#### Provided material:
···

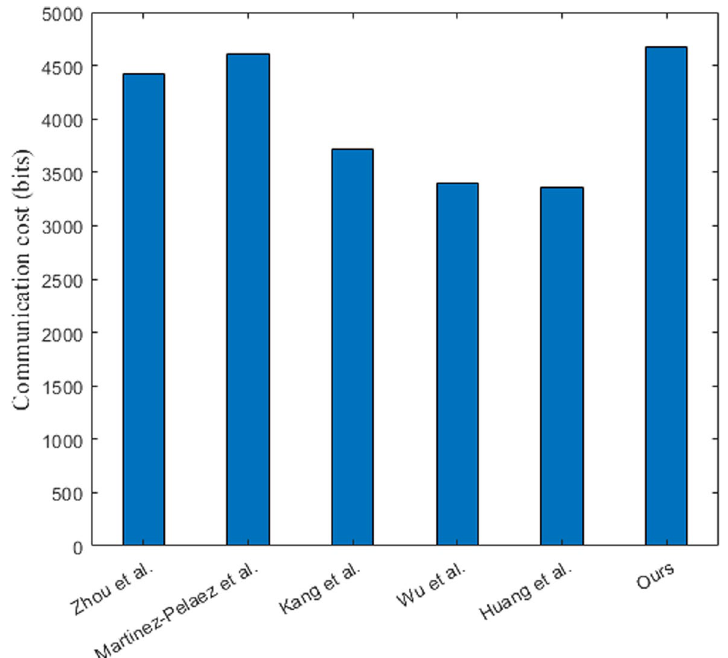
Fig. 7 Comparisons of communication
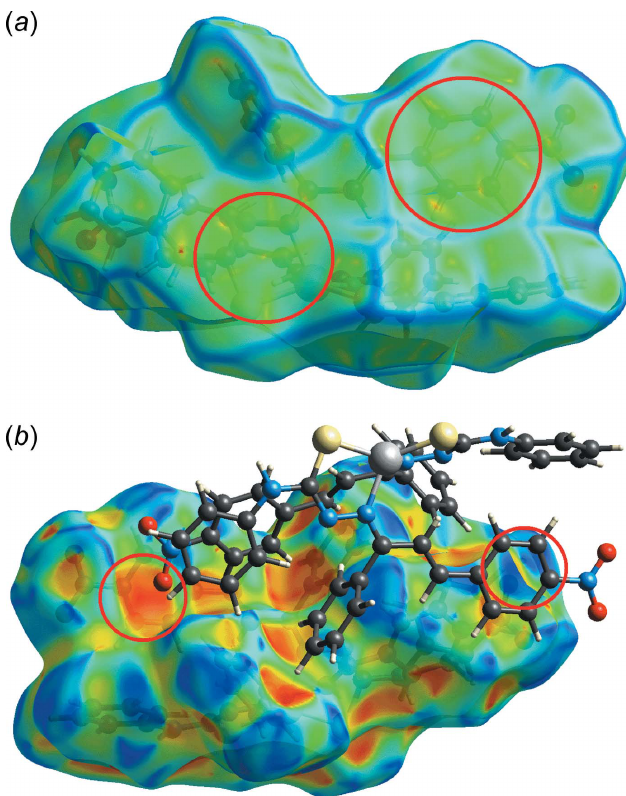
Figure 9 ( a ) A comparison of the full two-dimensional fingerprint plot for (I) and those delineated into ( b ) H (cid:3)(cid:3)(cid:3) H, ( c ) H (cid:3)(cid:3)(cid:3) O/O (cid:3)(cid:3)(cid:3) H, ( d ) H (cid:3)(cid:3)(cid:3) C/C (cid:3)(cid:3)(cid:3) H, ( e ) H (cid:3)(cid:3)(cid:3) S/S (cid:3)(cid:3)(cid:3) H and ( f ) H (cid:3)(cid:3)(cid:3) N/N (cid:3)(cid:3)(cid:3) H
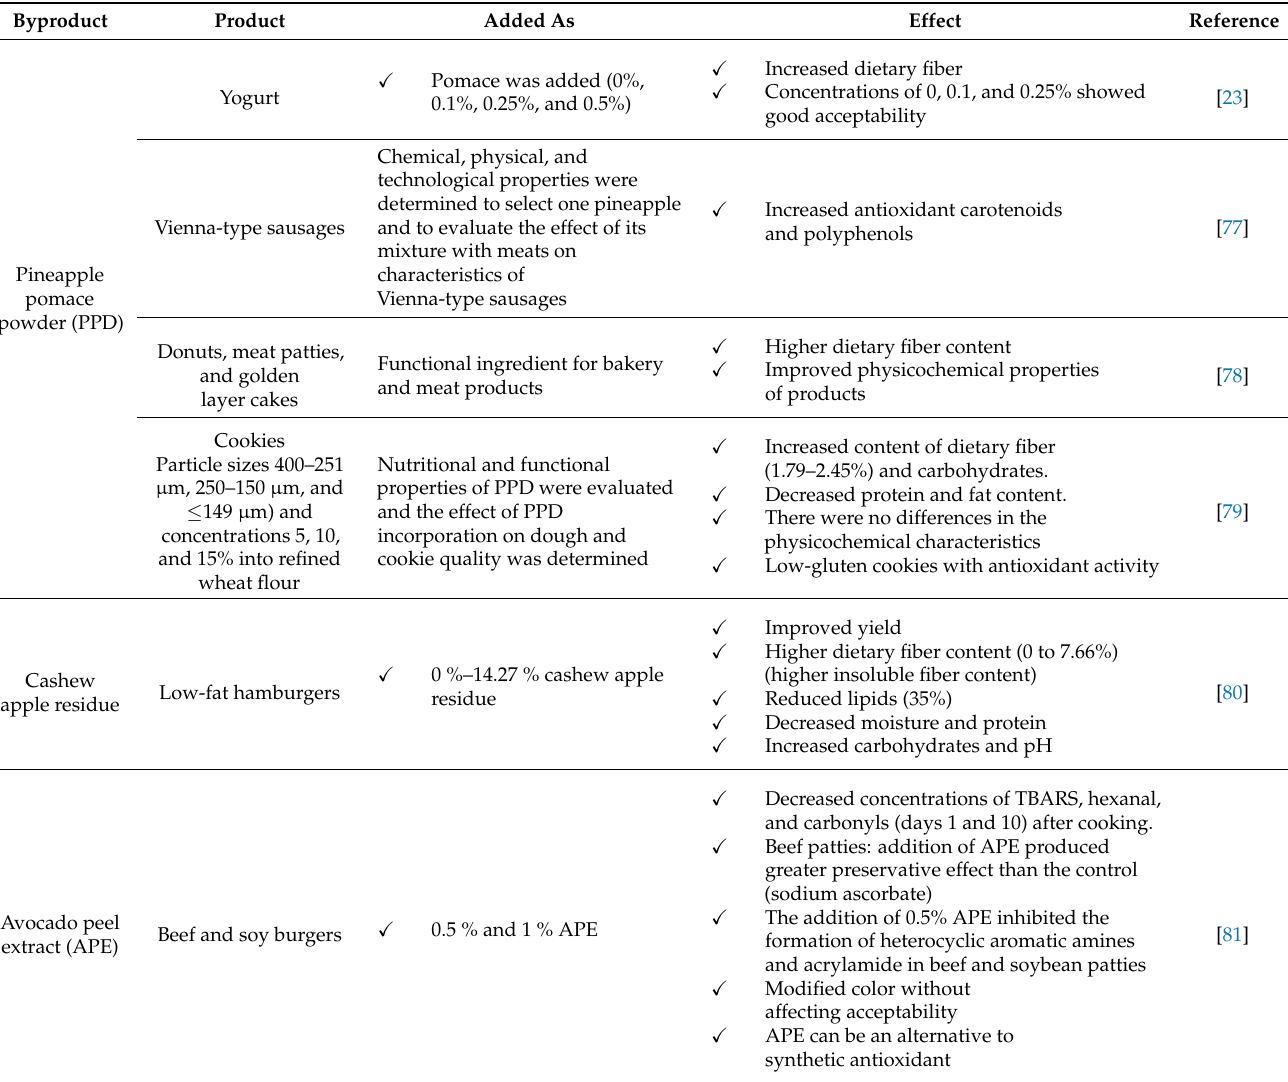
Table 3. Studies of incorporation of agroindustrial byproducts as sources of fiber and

···

#### The problem:
The answer should be the full material above, printed exactly, with no pictures in it.

#### Problem solution:
Fig. 7 Comparisons of communication
Figure 9 ( a ) A comparison of the full two-dimensional fingerprint plot for (I) and those delineated into ( b ) H (cid:3)(cid:3)(cid:3) H, ( c ) H (cid:3)(cid:3)(cid:3) O/O (cid:3)(cid:3)(cid:3) H, ( d ) H (cid:3)(cid:3)(cid:3) C/C (cid:3)(cid:3)(cid:3) H, ( e ) H (cid:3)(cid:3)(cid:3) S/S (cid:3)(cid:3)(cid:3) H and ( f ) H (cid:3)(cid:3)(cid:3) N/N (cid:3)(cid:3)(cid:3) H
Table 3. Studies of incorporation of agroindustrial byproducts as sources of fiber and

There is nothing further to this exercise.